Outside the Rock & Roll Hall of Fame, a large red sign declares in six-foot capital letters, “LONG LIVE ROCK.” The museum is dedicated to preserving rock music’s history and legacy—and in recent years, its definition of the genre has been expanding.
This week, the Rock Hall announced its 2023 inductees. The list includes stars ranging from Missy Elliott, the first woman in hip-hop to be inducted, to Willie Nelson, the 90-year-old outlaw country icon.
“What we are always trying to show is that rock ‘n’ roll is a big tent, and a lot of people belong,” says Joel Peresman, president and CEO of the Rock & Roll Hall of Fame Foundation, to Mark Kennedy of the Associated Press.
Since 1986, the Rock Hall has honored history-makers in the genre by inducting an annual class of influential musicians, engineers and producers. In addition to Elliott and Nelson, this year’s inductees include Kate Bush, Sheryl Crow, George Michael, Rage Against the Machine and The Spinners.
“Furthering a pattern that has taken shape in recent years—following steady criticism against the Rock Hall for its lack of inclusion, especially among race and gender lines—none of the musicians inducted this time fit neatly into the most narrow strictures of what constitutes rock,” writes the New York Times’ Joe Coscarelli.
In addition to the “performers” category, the Rock Hall inducted several other artists. The musical influence award went to DJ Kool Herc and guitarist Link Wray, while the musical excellence award went to singer Chaka Khan, songwriter Bernie Taupin and composer Al Kooper. “Soul Train” creator Don Cornelius received the Ahmet Ertegun Award, an honor for non-performing industry professionals who influenced the genre.
To be considered, artists must have released their first commercial recording at least 25 years ago. For the performer awards, a Rock Hall committee creates a list of 15 nominees, which are then voted on by a network of artists, historians and music industry professionals. Fans are also able to cast votes; their top five are then listed on a “fans’ ballot” that gets tallied along with the professionals’. Artists who don’t win can be nominated again in subsequent years.

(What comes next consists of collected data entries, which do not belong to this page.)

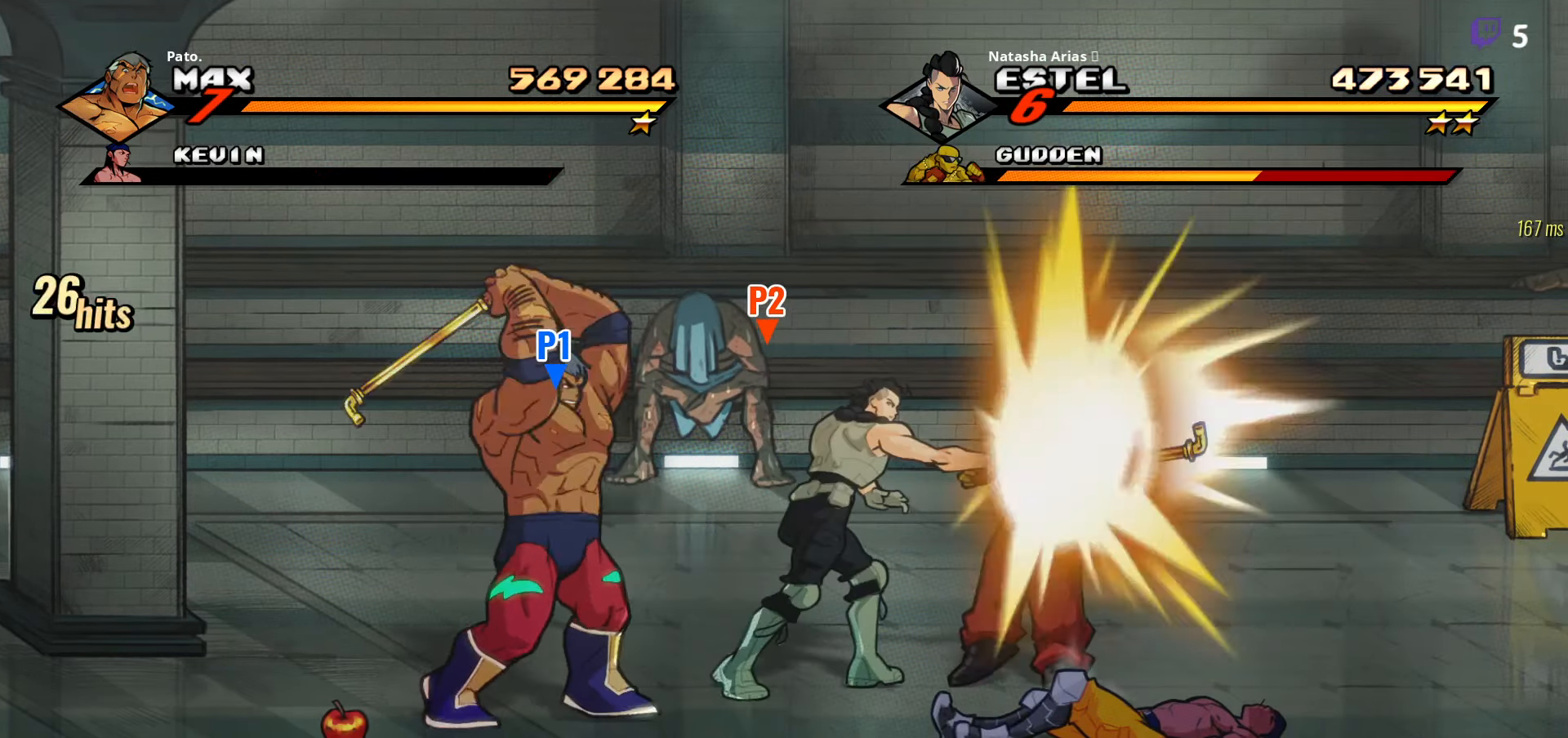
{"buttons": ["DPAD_DOWN"], "right_stick": "center", "events": [[16, "Y", "up"], [200, "DPAD_RIGHT", "down"], [233, "DPAD_DOWN", "down"], [483, "DPAD_RIGHT", "up"]]}
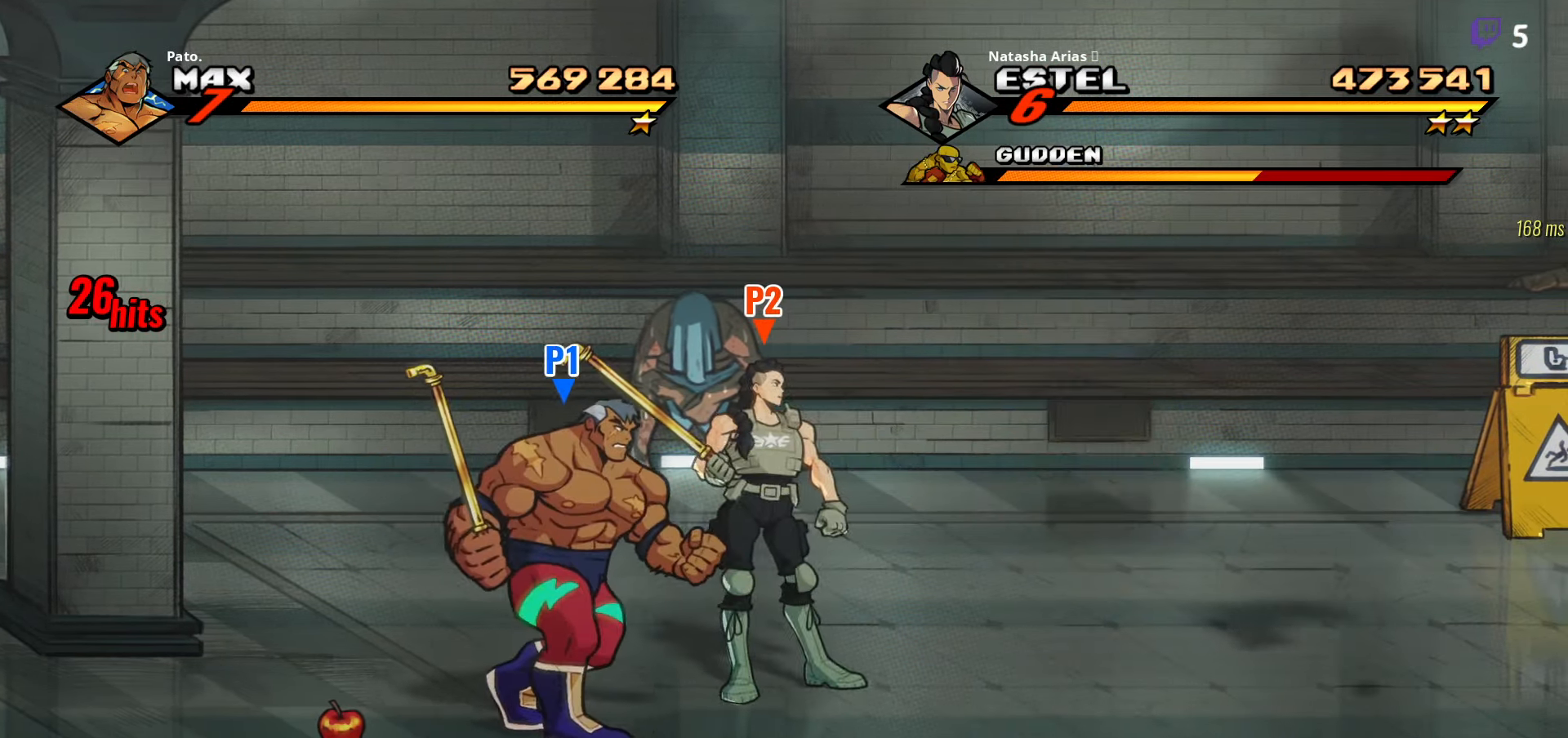
{"buttons": [], "right_stick": "center", "events": [[166, "DPAD_DOWN", "up"]]}
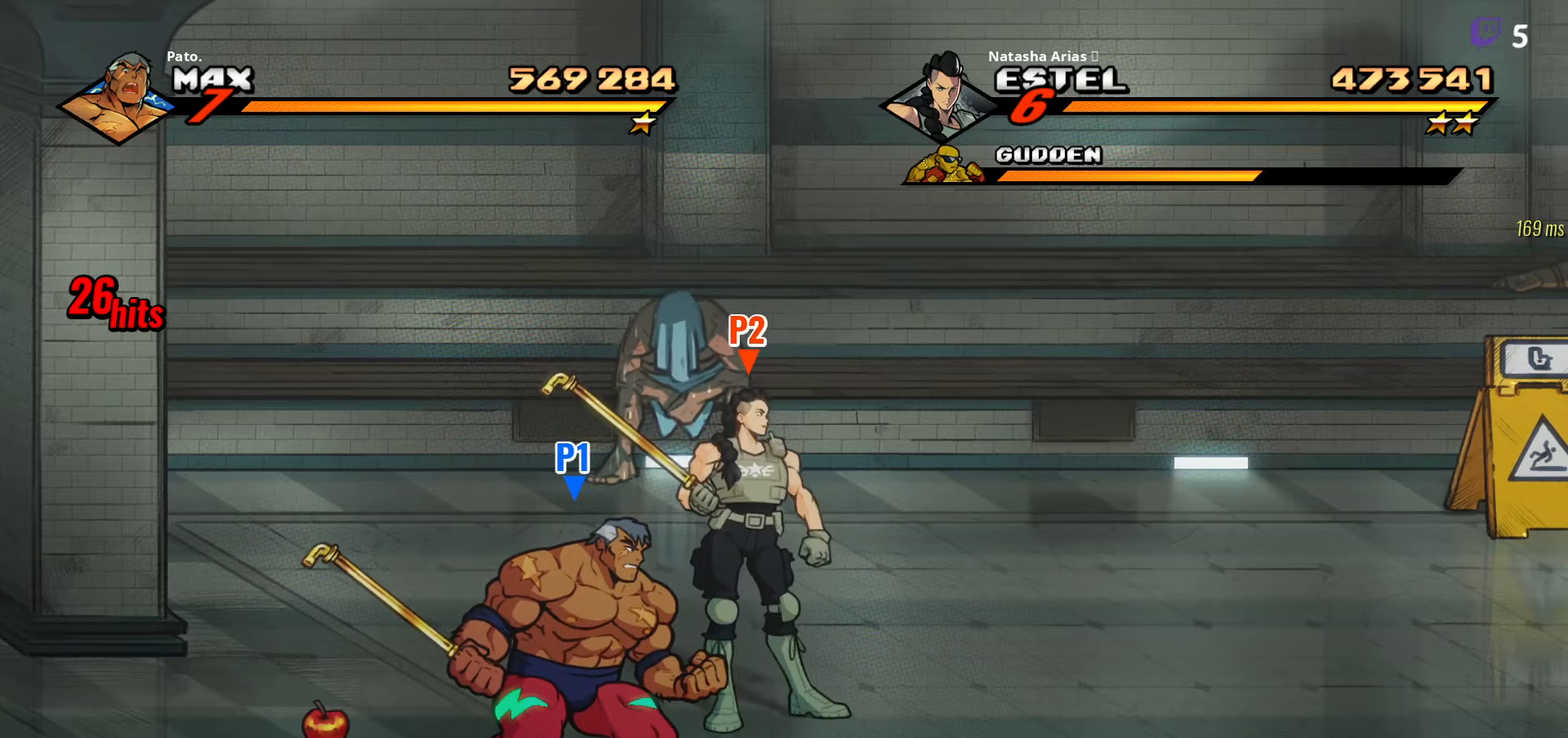
{"buttons": [], "right_stick": "center", "events": []}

“[Bush has] been nominated many times, so the nominating committee was very happy that the general ballot voted Kate in this year,” John Sykes, chairman of the Rock & Roll Hall of Fame, tells Variety’s Chris Willman. “Sometimes it takes a major moment like Willie [Nelson]’s 90th birthday or, in the case of Kate Bush, music being played in Stranger Things to shine a light on them for a lot of younger people who didn’t know who she was in 1985; they probably weren’t even born yet.”
Bush released a statement saying she was “completely shocked at the news of being inducted,” which was “something I just never thought would happen.” Rage Against the Machine also released a statement thanking the voters for inducting “a band who is as well known for our albums as we are for our fierce opposition to the U.S. war machine, white supremacy and exploitation.”
Crow tells Vulture’s Devon Ivie that she hopes her career has “inspired young women to pick up an instrument and start writing their hearts.”